Updated from 9:11 a.m. EDT
Retail sales in the U.S. continued to slump in May for the second straight month, the government reported Tuesday, providing another sign that America's hot economy may finally be starting to cool.
Combined with a slowing
housing market, declining
durable goods orders, a moderation in
manufacturing, and Friday's unchanged
Producer Price Index report, the retail numbers point to a more benign inflationary picture.
Even so, the
Federal Reserve will likely require evidence that the strong labor market is easing before it refrains from a further tightening of monetary policy.
One member of the
Federal Open Market Committee, which sets U.S. monetary policy, disclosed that he was heartened by the retail sales report in light of other reported data. Answering questions after giving a speech at the College of St. Rose, William McDonough, the vice chairman of the FOMC and the president of the
Federal Reserve Bank of New York, said, "Is [a] slowdown beginning to be visible? There are a number of variables that would tell you yes."
The decline in retail sales came as a drop in the purchase of automobiles and other large items indicated that the once-frenetic pace of demand is abating.
Retail sales fell 0.3% overall in May from the month before, following
April sales that were revised downward to a tumble of 0.6% from a slide of 0.2%, according to figures released Tuesday by the
Commerce Department. Excluding automobiles, retail sales were unchanged.
Expectations were for a rise of 0.1% for the overall number and a jump of 0.4% excluding autos, according to a
Thomson Global forecast.
Auto sales were down 1.3%, after falling 1.2% in April, revised from an earlier 0.7% dip. Durable goods decreased 1% from April, with building material sales down 1.6% and furniture sales down 0.3%.
Alan Greenspan, the Fed's chairman, characteristically kept his own counsel Tuesday when it came to opinions on an economic slowdown or what actions the Fed may take at its meeting on June 27 and 28.
However, he did say that there is more evidence of expanding U.S. productivity and that gains seen recently in worker output are largely irreversible.
"Cutting through the inevitable cyclical fluctuation of measured output per hour, the evidence of a decided improvement in the growth rate of structural productivity from the macro data has continued to strengthen," Greenspan said in a speech to the New York Association for Business Economics.
He continued, "Most of the gains in the level and the growth rate of productivity in the United States since 1995 appear to have been structural, largely driven by irreversible advances in technology and its application."
Last week, the
Labor Department announced that there was no revision to the 2.4% increase in nonfarm
productivity -- a measure of the output per hour of workers outside the farm sector -- in the first quarter. The increase followed the revised 6.9% pace in the fourth quarter of 1999.

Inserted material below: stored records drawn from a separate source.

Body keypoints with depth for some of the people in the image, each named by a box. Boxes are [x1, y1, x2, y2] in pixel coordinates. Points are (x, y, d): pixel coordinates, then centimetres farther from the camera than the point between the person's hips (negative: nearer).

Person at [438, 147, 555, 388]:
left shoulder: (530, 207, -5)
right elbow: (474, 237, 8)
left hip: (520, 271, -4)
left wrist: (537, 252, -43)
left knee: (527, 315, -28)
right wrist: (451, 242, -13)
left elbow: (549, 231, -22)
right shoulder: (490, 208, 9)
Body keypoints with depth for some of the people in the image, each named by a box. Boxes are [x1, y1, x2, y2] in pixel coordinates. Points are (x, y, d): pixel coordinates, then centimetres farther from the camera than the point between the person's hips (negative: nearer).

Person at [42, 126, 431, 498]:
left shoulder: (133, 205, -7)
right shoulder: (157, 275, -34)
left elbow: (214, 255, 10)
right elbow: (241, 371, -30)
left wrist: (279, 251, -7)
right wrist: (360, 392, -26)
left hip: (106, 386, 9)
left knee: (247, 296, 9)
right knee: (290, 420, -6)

The sharp turn in retail sales figures can be ascribed to the Fed's policy of raising interest rates. "The Fed wanted to slow consumer spending," said Frazier Evans, an economist at
Liberty Financial. "This is the first time they can say they've had some measure of success."

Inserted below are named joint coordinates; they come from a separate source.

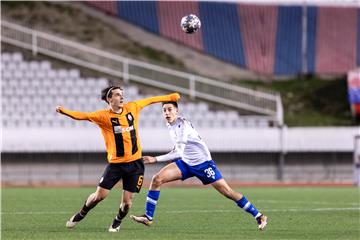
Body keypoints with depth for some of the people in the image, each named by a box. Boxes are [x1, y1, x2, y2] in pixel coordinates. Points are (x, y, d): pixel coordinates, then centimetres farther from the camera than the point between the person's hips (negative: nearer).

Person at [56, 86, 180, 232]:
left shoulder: (132, 108, 3)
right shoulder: (104, 116, -9)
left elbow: (151, 100, 16)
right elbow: (83, 116, -21)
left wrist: (171, 97, 26)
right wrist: (64, 111, -38)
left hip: (135, 162, 3)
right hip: (115, 163, -3)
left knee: (127, 201, -1)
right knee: (100, 195, -5)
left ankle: (117, 222, 29)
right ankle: (80, 215, 22)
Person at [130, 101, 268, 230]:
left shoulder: (182, 125, -23)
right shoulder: (171, 126, 3)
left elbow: (178, 153, -31)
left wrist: (155, 159, -30)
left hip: (202, 163, -8)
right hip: (186, 163, 8)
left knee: (227, 192, -8)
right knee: (157, 179, -9)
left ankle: (259, 216, 2)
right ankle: (148, 217, -4)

The Fed has raised short-term interest rates, which act as a basis for everything from credit cards to mortgages, six times since last June in an attempt to slow economic growth. Its last rate
move, on May 16, doubled in magnitude from the previous five, to half a percentage point.
The decline in retail sales in May could reinforce the view of some economists that the Federal Reserve's recipe of short-term interest rate increases is working and that a further increase during the Fed policymakers meeting in late June will be unnecessary.
"This probably adds to the argument for why the Fed should keep policy steady at the end of the month," said Carol Stone, an economist with
Nomura Securities. However, she cautioned that the numbers in April and May are being compared with consumer spending numbers that had been very strong. She also warned that large income tax payments in April may have restrained demand.
Stone said that the Fed will reassess the wisdom of a rate increase during its August meeting. At that time, "they will have another couple months' worth of data to decide whether this is a sustained trend or a temporary pause," Stone said.
Evans disagreed, saying that the Fed will raise short-term interest rates by another 25 basis points at the end of this month: "The data is still over a relatively short period of time and without a doubt the
Consumer Price Index will show some quickening in inflation." CPI figures for May will be released on Wednesday.
He added that labor costs are still of major concern. After all, the
employment cost index, a
measure of growth in wages and benefits for U.S. workers, grew at a larger-than-expected 1.4% pace in the first quarter, the fastest rate since 1990.
The jobless
rate jump to 4.1% in May slightly offset concerns over the strong labor market, but it is considered too early to tell. The Fed will meet at the end of June without seeing the June employment report, which is due on July 7.